Or wind developers can elect to receive production tax credits worth 2.2 cents for each kWh produced during the first ten years of a wind plant’s operation, in the process deducting the total amount from their corporate tax obligations. This PTC deduction, which is pegged at 40% of the wholesale price of electricity (~5 cents per kWh), will occur simply because a wind rotor turns, not because of any reductions in fossil fuel consumption or carbon emissions. Moreover, if developers choose this option, they may also be eligible for additional income tax credits equal to 10% of the capital costs.
With this kind of “incentive,” it should surprise no one that GE, with heavy investment in wind equipment and production, paid no federal income taxes in 2009, despite having annual revenues in the billions.
These are just the major front-end Congressional subsidies. At the back end, particularly because of state RPS laws, are the generally uncompetitive prices wind developers would charge utilities for their production. For example, last November Massachusetts regulators approved a power purchase agreement between the National Grid and the proposed offshore Cape Wind plant at a beginning price of 18.7 cents per kWh, starting in 2013. This means that Cape Wind would sell its sputtering energy to the grid at 18.7 cents, which would then be increased 4% because of the grid’s cut, making the wholesale price of Cape Wind’s energy 19.4 cents. This would be the price charged throughout the service area. Meanwhile, as Lisa Linowes has pointed out, “the grid will sell Cape Wind’s energy in the real-time market at the going rate…. [But] … ratepayers will pay the difference between the real-time wholesale price of, say, 5 cents and 19.4 cents.”
New Englanders would therefore pay, for each kWh of wind energy produced, nearly four times the going wholesale rate–and about twice the retail rate (~ 10 cents per kWh). And this is just the beginning, since the power purchase price would continue to escalate for many years to come.
There are also many lateral subsidies necessary to enable wind projects, not least the socialized costs of building virtually dedicated transmission lines for wind across thousands of miles. Added to this would be a series of grid upgrades, including much new voltage regulation systems. If the country’s installed wind capacity increases substantially, the aggregate cost of this enabling equipment is likely to be in the trillions of dollars. The Texas wind situation should prove instructive, particularly in light of a recent decision by the Federal Energy Regulatory Commission allowing builders of proposed transmission lines that carry wind energy east from Iowa to pass costs along to customers in other states.
No discussion of wind revenue sources would be complete without mentioning renewable energy credits/certificates (RECs). These contemporary analogs of religious indulgences allow multinational companies with a diversified power portfolio to purchase and trade them within the organization, using the proceeds to invest in wind technology, among others, and, at the same time, generate more revenue from funds that otherwise would be spent cleaning up their dirtiest burning coal plants.

> **RECORDED INFORMATION**:
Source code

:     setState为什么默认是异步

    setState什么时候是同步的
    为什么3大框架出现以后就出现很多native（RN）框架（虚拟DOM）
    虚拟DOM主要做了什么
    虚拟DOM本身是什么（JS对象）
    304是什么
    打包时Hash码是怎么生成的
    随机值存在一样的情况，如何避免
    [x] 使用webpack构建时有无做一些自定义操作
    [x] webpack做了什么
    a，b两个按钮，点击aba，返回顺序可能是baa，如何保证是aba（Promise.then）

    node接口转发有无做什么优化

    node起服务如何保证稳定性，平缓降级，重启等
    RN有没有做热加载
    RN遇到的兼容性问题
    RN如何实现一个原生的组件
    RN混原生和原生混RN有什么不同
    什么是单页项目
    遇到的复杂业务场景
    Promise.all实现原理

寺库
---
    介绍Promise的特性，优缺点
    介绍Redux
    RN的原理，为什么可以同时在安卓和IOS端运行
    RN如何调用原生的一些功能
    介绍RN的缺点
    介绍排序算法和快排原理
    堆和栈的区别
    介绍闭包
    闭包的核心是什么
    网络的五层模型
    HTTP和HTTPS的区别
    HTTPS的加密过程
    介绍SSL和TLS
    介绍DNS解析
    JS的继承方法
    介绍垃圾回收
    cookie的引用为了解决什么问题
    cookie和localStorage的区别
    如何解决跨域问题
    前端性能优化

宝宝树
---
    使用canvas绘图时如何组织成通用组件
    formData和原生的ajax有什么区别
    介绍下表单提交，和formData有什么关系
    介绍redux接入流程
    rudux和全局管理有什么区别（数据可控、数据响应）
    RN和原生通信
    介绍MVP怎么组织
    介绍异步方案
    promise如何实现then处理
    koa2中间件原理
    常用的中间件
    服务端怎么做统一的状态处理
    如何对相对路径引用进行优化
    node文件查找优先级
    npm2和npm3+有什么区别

> **TASK DESCRIPTION**:
Carry on the passage on wind power subsidies, beginning after its final sentence. The listing is not required for this work.

> **ANSWER SPACE**:
Politicians of every ideological stripe—liberal and conservative, libertarian and socialist—continue to speak in windese. Note especially how New Jersey’s Republican governor windspeaks in syncopation with his Democrat counterpart in Maryland. By supporting such nonsense, they give the appearance of challenging the status quo, placating a number impassioned but highly ignorant constituencies—the mainline environmental groups, many religious organizations, the national Chamber of Commerce, the mainline media—while in reality strongly reinforcing the status quo, since wind works to increase fossil fuel marketshare, not reduce it.
Let’s Get Real!
The subprime mortgage derivative scams were based upon arcane Wall Street market knowledge and an uninformed sense of underlying assets—and therefore might have been excusable because so few were knowledgeable about the practice. Today, even fewer know much about the workings of electricity production and those who do are profiting by keep information about wind performance “assets” hidden from public scrutiny. Given the distress caused by subprime mortgage schemes, why not a call to arms about the potential fallout that will flow from subprime wind energy, since this has happened in Spain?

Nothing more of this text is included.